No place to turn

June 1, 2006
What can the President and Congress do about the rising cost of fuel? Very little, according to energy experts like Daniel Yergin, chairman of Cambridge Energy Research Associates and author of the Pulitzer Prize winning book, The Prize: The Epic Quest for Oil, Money and Power. We can not begin to understand what is happening at the gasoline pump today unless we see it in a global context involving

What can the President and Congress do about the rising cost of fuel? Very little, according to energy experts like Daniel Yergin, chairman of Cambridge Energy Research Associates and author of the Pulitzer Prize winning book, The Prize: The Epic Quest for Oil, Money and Power.

“We can not begin to understand what is happening at the gasoline pump today unless we see it in a global context involving crude supply, refining and foreign policy and geopolitics,” he told Congress in May. “We are highly integrated into the marketplace, and we surely are affected by what happens in that marketplace.”

Yergin and others told lawmakers that even though the U.S. uses more oil than any other single country, the nation's behavior has little effect on the world market and, therefore, the price.

“There are domestic factors we can talk about — fuel changes and refining capacity — but at the end of the day, it's the crude oil and the price of crude oil that's really the largest determinant [of price] and that's determined in the world market,” Yergin said.

Factors affecting the world price of oil can be pinpointed, however, and they are mainly of our own making, even though some are intangible.

Petroleum pundits suggest that there is no global oil shortage — in fact, long-term crude oil production is at a record high — but that “fear premiums” have raised the price to record levels. The world is experiencing an aggregate short-term shortfall of about 2.2-billion gallons daily because of disruptions and nervousness over oil production in Venezuela, Iraq, the Gulf of Mexico and Nigeria. In addition, the market is worried about political tensions surrounding oil-rich Iran. They point out that every time the President of Iran becomes publicly aggressive (or U.S. officials do likewise) the global price of crude rises, then slowly abates.
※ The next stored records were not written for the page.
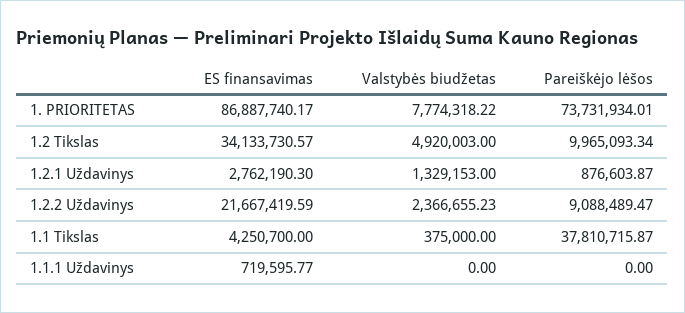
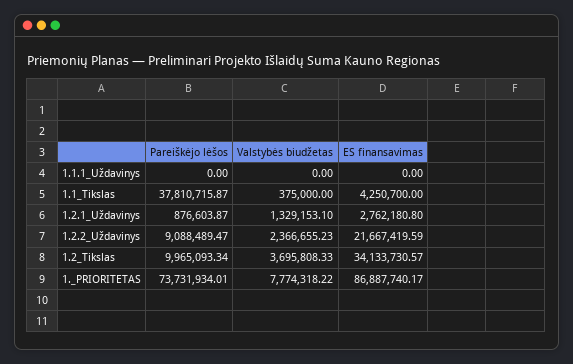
Valstybės biudžetas, 1.2 Tikslas: 4920003 -> 3695808.33
ES finansavimas, 1.2.1 Uždavinys: 2762190.3 -> 2762180.8
Valstybės biudžetas, 1.2.1 Uždavinys: 1329153 -> 1329153.1
ES finansavimas, 1.1.1 Uždavinys: 719595.77 -> 0

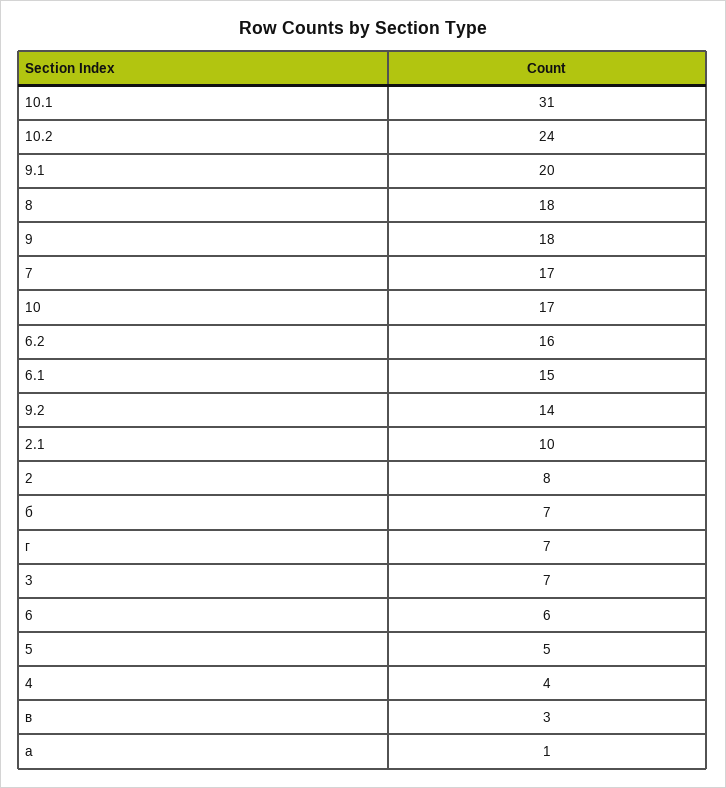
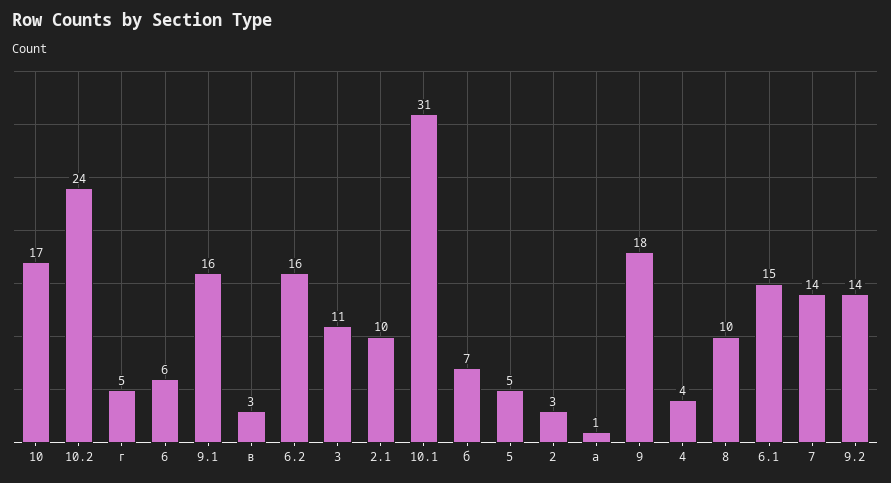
9.1: 20 -> 16
8: 18 -> 10
7: 17 -> 14
2: 8 -> 3
г: 7 -> 5
3: 7 -> 11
“Crude supplies are at eight-year highs,” notes John Kilduff, senior vice president of the Energy Risk Management Group of Fimat USA, Inc. “The price is not reflecting all the oil that is available, it's reflecting the worries about the future of oil production.”

This fact has not stopped legislators from focusing on small pieces of the oil problem and labeling it the most important reason for high prices. Rep. Joe Barton (R-TX) sees the lack of new refinery building as the main issue. Rep. Frank Pallone (D-NJ) sites tax breaks to oil companies.

Others, like Rep. Bart Stupak (D-MI) blame price gougers and market manipulators. Rep. Eliot L. Engel (D-NY) cites oil company executives' greed as the main reason for price hikes, saying: “The President of the United States should call the oil executives into the White House and bang heads together.” Still others suggest that the price of oil would drop if companies were permitted to drill in the Arctic National Wildlife Reserve.

President Bush recently put forth his own list of cures, which includes making sure there is no price gouging, promoting greater fuel efficiency, boosting domestic supplies by deferring deposits to the Strategic Petroleum Reserves and investing in alternative fuels.

Unfortunately, none of these proposals will lower the price of diesel in the short term. The American Trucking Associations estimates that at current prices, the nation's fleets will spend $98.3 billion on fuel this year, a $10.6 billion increase over 2005.

“Every president learns that there is not a lot you can do in the short term,” Yergin concluded. “Most solutions are medium or long term… what really matters is what consumers do, how they save fuel on their own.”